As the L1 scales and generates more transactions, block sizes will naturally increase. To prevent occasional anomalies or deliberate attacks from destabilizing the network, the maximum block size will be capped at 10 megabytes (EIP-7934).
This limit is based on a protocol bandwidth constraint that prevents the propagation of messages exceeding 10 megabytes. Without this cap, a crafted transaction, even if not consuming the entire block's gas, could result in a block that exceeds the 10-megabyte limit and is therefore not propagated across the network.
The maximum gas used by a single transaction will also be capped at 16.7 million, preventing any one transaction from filling an entire block. This measure enhances network stability and mitigates distributed denial-of-service attacks. It also prepares the network for parallel block processing, expected in the Glamsterdam upgrade, and aids in zkEVM proof generation.
Pricing for using the ModEXP precompile will be adjusted to reflect actual computational costs, and input limits will be imposed to prevent bugs and edge-case attacks (EIP-7823 and EIP-7883, respectively).

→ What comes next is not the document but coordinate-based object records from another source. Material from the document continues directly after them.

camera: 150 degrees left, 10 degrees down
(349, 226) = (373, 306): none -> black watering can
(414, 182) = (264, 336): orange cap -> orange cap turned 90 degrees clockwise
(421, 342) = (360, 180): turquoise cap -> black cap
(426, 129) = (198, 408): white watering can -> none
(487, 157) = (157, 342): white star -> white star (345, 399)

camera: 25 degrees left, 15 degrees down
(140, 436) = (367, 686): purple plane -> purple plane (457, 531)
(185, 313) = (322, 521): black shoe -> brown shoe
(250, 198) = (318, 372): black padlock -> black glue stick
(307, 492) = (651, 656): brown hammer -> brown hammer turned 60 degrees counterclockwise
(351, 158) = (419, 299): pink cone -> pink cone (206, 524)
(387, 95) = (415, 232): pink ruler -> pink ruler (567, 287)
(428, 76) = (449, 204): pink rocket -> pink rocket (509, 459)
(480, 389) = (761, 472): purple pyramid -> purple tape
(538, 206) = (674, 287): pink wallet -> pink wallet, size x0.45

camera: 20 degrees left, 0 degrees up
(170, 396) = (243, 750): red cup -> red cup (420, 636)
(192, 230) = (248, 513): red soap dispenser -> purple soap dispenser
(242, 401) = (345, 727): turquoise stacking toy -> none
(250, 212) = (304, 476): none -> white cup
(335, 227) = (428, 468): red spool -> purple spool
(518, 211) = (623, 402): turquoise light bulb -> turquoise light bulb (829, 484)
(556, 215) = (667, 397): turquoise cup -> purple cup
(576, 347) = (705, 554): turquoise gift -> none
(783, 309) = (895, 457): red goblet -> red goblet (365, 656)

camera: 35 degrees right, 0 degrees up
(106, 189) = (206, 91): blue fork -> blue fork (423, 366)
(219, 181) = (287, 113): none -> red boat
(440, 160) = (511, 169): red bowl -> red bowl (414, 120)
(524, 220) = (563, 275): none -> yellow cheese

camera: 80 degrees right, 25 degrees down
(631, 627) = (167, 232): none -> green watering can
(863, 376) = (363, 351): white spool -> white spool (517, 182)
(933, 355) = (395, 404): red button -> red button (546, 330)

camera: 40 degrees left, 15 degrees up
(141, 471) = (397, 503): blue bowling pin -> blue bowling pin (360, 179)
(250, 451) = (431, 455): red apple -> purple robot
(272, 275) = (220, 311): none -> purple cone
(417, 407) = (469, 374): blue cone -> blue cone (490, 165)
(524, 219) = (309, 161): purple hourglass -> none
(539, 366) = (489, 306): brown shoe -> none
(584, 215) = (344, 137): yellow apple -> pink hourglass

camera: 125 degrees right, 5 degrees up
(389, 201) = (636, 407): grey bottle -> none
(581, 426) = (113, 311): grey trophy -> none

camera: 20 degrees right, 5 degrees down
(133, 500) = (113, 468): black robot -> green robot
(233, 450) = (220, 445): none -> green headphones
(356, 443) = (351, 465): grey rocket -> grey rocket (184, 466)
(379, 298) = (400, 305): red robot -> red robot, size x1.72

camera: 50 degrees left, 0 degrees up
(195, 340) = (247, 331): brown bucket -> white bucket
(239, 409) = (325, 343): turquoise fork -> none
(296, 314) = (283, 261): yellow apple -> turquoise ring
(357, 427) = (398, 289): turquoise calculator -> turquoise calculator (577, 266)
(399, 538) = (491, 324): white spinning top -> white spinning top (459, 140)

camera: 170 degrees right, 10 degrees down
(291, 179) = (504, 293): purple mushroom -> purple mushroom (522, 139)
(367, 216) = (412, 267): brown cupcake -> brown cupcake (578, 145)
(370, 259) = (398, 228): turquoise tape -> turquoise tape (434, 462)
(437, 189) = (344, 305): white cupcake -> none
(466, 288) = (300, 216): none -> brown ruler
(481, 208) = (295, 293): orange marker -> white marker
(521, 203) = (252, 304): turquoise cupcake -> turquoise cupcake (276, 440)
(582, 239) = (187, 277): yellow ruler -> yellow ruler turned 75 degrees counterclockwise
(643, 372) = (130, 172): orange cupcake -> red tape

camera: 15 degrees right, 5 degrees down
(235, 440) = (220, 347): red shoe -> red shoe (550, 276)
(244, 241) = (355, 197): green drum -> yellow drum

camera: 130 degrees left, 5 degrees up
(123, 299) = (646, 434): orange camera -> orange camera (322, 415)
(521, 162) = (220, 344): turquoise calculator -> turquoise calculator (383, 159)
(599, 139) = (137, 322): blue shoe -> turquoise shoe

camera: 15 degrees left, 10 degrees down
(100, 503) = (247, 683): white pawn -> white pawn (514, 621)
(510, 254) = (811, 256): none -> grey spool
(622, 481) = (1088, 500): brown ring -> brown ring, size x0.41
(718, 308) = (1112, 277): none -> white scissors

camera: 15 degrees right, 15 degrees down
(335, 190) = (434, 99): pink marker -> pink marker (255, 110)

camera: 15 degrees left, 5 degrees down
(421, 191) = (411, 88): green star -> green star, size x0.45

Trintinalia explains that these changes are intended to make the ModEXP precompile more predictable, noting that excessively long inputs had previously led to numerous consensus bugs.
Additionally, a new opcode (EIP-7939) will automate the counting of leading zeros in data. While seemingly minor, this replaces the current gas-intensive code used for this operation. Trintinalia points out that this can shorten bytecode for ZK-proofs and compilers, potentially reducing ZK-proof generation costs significantly.
EIP-7642 addresses issues arising from the purging of pre-Merge network history by some nodes in May, which had caused node syncing failures.

The Road Ahead: Glamsterdam, Hegota, and Beyond
The Ethereum community is actively debating the inclusion of various features in the upcoming Glamsterdam fork. A key discussion point is whether to incorporate the anti-censorship measure FOCIL (Fork-Choice enforced Inclusion Lists) or if it would unduly complicate operations. FOCIL is currently under consideration but facing pushback.
Block-level access lists and enshrined proposer builder separation are confirmed for Glamsterdam. A more detailed explanation of these features will be provided in an upcoming Ethereum in 2026 special edition.